The Gene Ontology (GO) has become the internationally accepted standard for representing function, process, and location aspects of gene products. The wealth of GO annotation data provides a valuable source of implicit knowledge of relationships among these aspects. We describe a new method for association rule mining to discover implicit co-occurrence relationships across the GO sub-ontologies at multiple levels of abstraction. Prior work on association rule mining in the GO has concentrated on mining knowledge at a single level of abstraction and/or between terms from the same sub-ontology. We have developed a bottom-up generalization procedure called Cross-Ontology Data Mining-Level by Level (COLL) that takes into account the structure and semantics of the GO, generates generalized transactions from annotation data and mines interesting multi-level cross-ontology association rules. We applied our method on publicly available chicken and mouse GO annotation datasets and mined 5368 and 3959 multi-level cross ontology rules from the two datasets respectively. We show that our approach discovers more and higher quality association rules from the GO as evaluated by biologists in comparison to previously published methods. Biologically interesting rules discovered by our method reveal unknown and surprising knowledge about co-occurring GO terms.

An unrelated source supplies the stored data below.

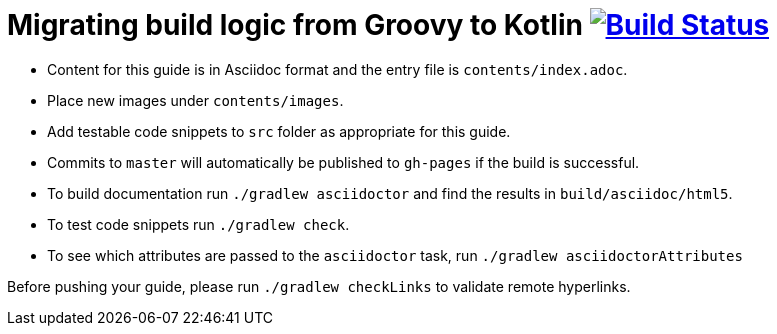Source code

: = Migrating build logic from Groovy to Kotlin image:https://travis-ci.org/gradle-guides/migrating-build-logic-from-groovy-to-kotlin.svg?branch=master["Build Status", link="https://travis-ci.org/gradle-guides/migrating-build-logic-from-groovy-to-kotlin?branch=master"]

* Content for this guide is in Asciidoc format and the entry file is `contents/index.adoc`.
* Place new images under `contents/images`.
* Add testable code snippets to `src` folder as appropriate for this guide.
* Commits to `master` will automatically be published to `gh-pages` if the build is successful.
* To build documentation run `./gradlew asciidoctor` and find the results in `build/asciidoc/html5`.
* To test code snippets run `./gradlew check`.
* To see which attributes are passed to the `asciidoctor` task, run `./gradlew asciidoctorAttributes`

Before pushing your guide, please run `./gradlew checkLinks` to validate remote hyperlinks.
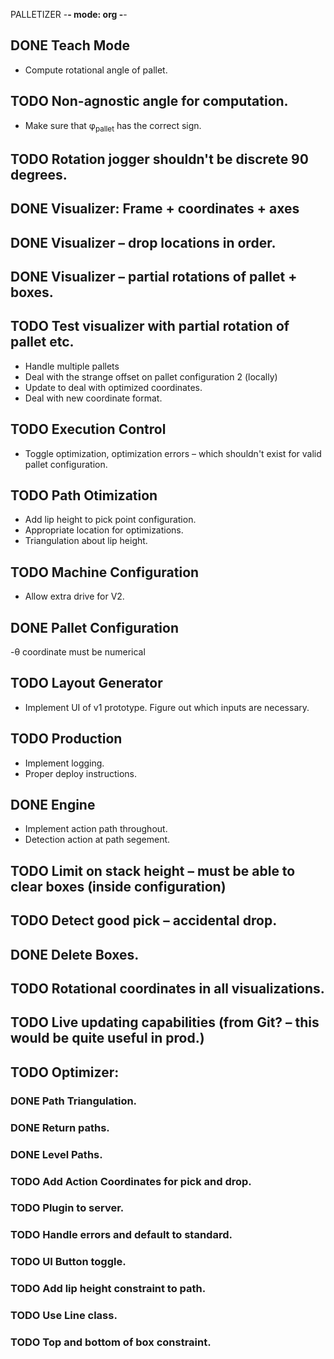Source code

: PALLETIZER -*- mode: org -*-
#+STARTUP: showall

** DONE Teach Mode 
   - Compute rotational angle of pallet. 
** TODO Non-agnostic angle for computation.
   - Make sure that φ_pallet has the correct sign.
** TODO Rotation jogger shouldn't be discrete 90 degrees.
** DONE Visualizer: Frame + coordinates + axes 
** DONE Visualizer -- drop locations in order.
** DONE Visualizer -- partial rotations of pallet + boxes.
** TODO Test visualizer with partial rotation of pallet etc.
   - Handle multiple pallets
   - Deal with the strange offset on pallet configuration 2 (locally)
   - Update to deal with optimized coordinates.
   - Deal with new coordinate format.
** TODO Execution Control
   - Toggle optimization, optimization errors -- which shouldn't exist for valid pallet configuration.
** TODO Path Otimization
   - Add lip height to pick point configuration.
   - Appropriate location for optimizations.
   - Triangulation about lip height.
** TODO Machine Configuration
   - Allow extra drive for V2. 
** DONE Pallet Configuration
   -θ coordinate must be numerical
** TODO Layout Generator
   - Implement UI of v1 prototype. Figure out which inputs are necessary.
** TODO Production
   - Implement logging.
   - Proper deploy instructions.
** DONE Engine
   - Implement action path throughout.
   - Detection action at path segement.
** TODO Limit on stack height -- must be able to clear boxes (inside configuration)   
** TODO Detect good pick -- accidental drop.
** DONE Delete Boxes.
** TODO Rotational coordinates in all visualizations.
** TODO Live updating capabilities (from Git? -- this would be quite useful in prod.)

** TODO Optimizer:
*** DONE Path Triangulation.
*** DONE Return paths.
*** DONE Level Paths.
*** TODO Add Action Coordinates for pick and drop.
*** TODO Plugin to server.
*** TODO Handle errors and default to standard.
*** TODO UI Button toggle. 
*** TODO Add lip height constraint to path.
*** TODO Use Line class.
*** TODO Top and bottom of box constraint.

基因本体论(GO)已成为表示基因产物功能、过程和位置方面的国际公认标准。丰富的 GO 注释数据为这些方面之间的隐含关系提供了有价值的隐性知识来源。我们描述了一种新的关联规则挖掘方法,用于在多个抽象层次上发现 GO 子本体之间隐含的共现关系。GO 中的关联规则挖掘先前的工作主要集中在挖掘单个抽象层次上的知识和/或来自同一子本体的术语之间的知识。我们开发了一种自下而上的泛化过程,称为跨本体数据挖掘-逐层(COLL),它考虑了 GO 的结构和语义,从注释数据生成广义事务,并挖掘有趣的多层次跨本体关联规则。我们将我们的方法应用于公开可用的鸡和鼠 GO 注释数据集,并分别从两个数据集挖掘了 5368 个和 3959 个多层次的跨本体规则。与以前发表的方法相比,我们的方法通过生物学家的评估,从 GO 中发现了更多和更高质量的关联规则。我们的方法发现的具有生物学意义的规则揭示了关于共现 GO 术语的未知和令人惊讶的知识。